Really? First, descriptively, this is false at almost all levels. A quick look at Kramer v. Union Free School District No. 15 offers myriad ways (in the right-to-vote context) someone can "have a stake" in the public school system--merely being "interested in" the school board as a resident may be enough, or the note that "[a]ll members of the community have an interest in the quality and structure of public education," which may have "grave consequences to the entire population." Prisoners may write letters to representatives--even if they are not, they are able to do so. It may well be that these are still pretty weak reasons for including prisoners in a district; but that is a far cry from saying that they are constitutionally forbidden from being included in a district.

Second, it rather brazenly suggests that eighteen-century slaves were better represented, and better deserving of representation, than twenty first-century prisoners. How else is one supposed to construe the phrase that "the inmates . . . share none of the characteristics" of "slaves"? It turns the Three-Fifths Clause into a rather favorable view of representation. Justice Alito's concurring opinion in Evenwel is perhaps wise guidance on the Three-Fifths Clause. But its failure to carry a majority of the Court leads to curious decisions such as this.

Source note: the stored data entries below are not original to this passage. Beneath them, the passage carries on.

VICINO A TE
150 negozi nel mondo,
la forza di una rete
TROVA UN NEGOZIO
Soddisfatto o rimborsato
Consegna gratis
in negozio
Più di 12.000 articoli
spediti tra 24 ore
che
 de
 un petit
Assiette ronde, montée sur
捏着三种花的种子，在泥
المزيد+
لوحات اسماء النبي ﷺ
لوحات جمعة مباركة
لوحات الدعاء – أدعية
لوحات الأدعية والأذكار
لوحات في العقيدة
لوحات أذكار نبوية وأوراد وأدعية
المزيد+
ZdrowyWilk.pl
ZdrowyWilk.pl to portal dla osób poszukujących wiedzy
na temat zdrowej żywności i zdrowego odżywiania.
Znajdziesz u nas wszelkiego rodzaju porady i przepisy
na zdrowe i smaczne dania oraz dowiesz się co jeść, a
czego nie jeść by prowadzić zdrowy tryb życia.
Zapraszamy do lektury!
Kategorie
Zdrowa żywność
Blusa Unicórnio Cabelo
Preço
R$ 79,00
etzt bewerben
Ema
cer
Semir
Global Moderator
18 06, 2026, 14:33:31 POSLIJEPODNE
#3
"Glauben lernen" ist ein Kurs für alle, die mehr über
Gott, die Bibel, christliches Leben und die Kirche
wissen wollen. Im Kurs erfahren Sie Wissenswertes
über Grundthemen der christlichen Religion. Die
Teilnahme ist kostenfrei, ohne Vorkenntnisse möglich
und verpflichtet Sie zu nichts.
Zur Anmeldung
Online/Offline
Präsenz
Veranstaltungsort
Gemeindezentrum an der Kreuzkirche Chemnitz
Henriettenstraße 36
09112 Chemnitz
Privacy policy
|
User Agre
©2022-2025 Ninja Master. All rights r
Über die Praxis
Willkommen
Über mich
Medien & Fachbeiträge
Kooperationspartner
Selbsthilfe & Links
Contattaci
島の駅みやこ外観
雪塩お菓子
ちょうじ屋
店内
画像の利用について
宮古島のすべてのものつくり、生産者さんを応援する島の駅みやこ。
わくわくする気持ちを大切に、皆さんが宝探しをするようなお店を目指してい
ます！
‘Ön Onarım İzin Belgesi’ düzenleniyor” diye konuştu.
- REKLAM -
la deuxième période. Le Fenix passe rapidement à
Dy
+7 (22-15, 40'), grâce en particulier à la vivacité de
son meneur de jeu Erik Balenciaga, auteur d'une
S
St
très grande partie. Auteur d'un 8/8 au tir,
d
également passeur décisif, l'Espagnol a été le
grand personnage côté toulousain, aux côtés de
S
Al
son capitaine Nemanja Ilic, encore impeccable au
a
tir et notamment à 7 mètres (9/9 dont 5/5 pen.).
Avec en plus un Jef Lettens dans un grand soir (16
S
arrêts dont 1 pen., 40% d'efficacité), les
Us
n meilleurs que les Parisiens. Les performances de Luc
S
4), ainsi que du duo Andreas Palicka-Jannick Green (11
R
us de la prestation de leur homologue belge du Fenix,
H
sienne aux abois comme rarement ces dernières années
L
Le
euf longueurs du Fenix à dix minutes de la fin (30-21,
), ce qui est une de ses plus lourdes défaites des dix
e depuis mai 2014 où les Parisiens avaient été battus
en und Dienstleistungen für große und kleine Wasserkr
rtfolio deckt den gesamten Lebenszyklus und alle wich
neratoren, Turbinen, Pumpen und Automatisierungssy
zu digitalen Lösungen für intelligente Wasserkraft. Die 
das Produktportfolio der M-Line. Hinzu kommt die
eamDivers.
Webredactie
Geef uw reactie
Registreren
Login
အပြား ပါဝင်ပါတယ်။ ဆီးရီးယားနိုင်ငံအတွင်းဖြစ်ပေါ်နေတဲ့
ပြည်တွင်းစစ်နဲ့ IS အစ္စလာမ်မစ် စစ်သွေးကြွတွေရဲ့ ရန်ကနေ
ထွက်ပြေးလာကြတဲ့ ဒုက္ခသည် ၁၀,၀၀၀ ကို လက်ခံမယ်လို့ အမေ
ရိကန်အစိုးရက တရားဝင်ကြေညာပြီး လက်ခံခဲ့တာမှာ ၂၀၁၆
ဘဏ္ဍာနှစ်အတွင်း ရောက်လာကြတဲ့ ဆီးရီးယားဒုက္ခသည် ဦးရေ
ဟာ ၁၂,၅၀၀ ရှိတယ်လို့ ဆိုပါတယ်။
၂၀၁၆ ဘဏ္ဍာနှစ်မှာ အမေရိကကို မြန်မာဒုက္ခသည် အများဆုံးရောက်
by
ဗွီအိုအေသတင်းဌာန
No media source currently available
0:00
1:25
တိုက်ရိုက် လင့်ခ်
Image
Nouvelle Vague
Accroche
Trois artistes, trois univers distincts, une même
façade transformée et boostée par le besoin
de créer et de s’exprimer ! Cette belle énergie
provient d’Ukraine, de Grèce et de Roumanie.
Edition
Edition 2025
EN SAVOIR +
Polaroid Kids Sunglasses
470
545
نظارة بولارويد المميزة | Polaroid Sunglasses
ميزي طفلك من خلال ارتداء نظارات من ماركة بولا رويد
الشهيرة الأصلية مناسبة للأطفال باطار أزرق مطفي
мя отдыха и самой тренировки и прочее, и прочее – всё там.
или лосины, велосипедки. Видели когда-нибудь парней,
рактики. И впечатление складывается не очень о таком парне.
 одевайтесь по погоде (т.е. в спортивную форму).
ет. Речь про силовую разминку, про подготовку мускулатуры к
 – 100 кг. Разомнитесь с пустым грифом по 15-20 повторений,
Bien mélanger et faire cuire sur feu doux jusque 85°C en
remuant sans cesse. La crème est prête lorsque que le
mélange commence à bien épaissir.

It may well be the case that Rhode Island and other states should include incarcerated persons in the districts where they last resided. It makes sense to me, as a political matter. As an administrative matter, it also seems to be sensible to include the easy total of the prisoners in the prison where they reside. Indeed, that's how the Census counted them in 2010! It becomes a fairly significant task, then, to create a new population total for redistricting, one that the Census Bureau does not provide. (Indeed, this was a major claim raised in Evenwel.)

But for a federal court to make the claim that slaves were favorably represented in apportionment while prisoners ought never be included in redistricting is a deeply problematic claim. The "one person, one vote" line of cases cannot sustain such decisions of representation equality or political theory, which are best left to the political process.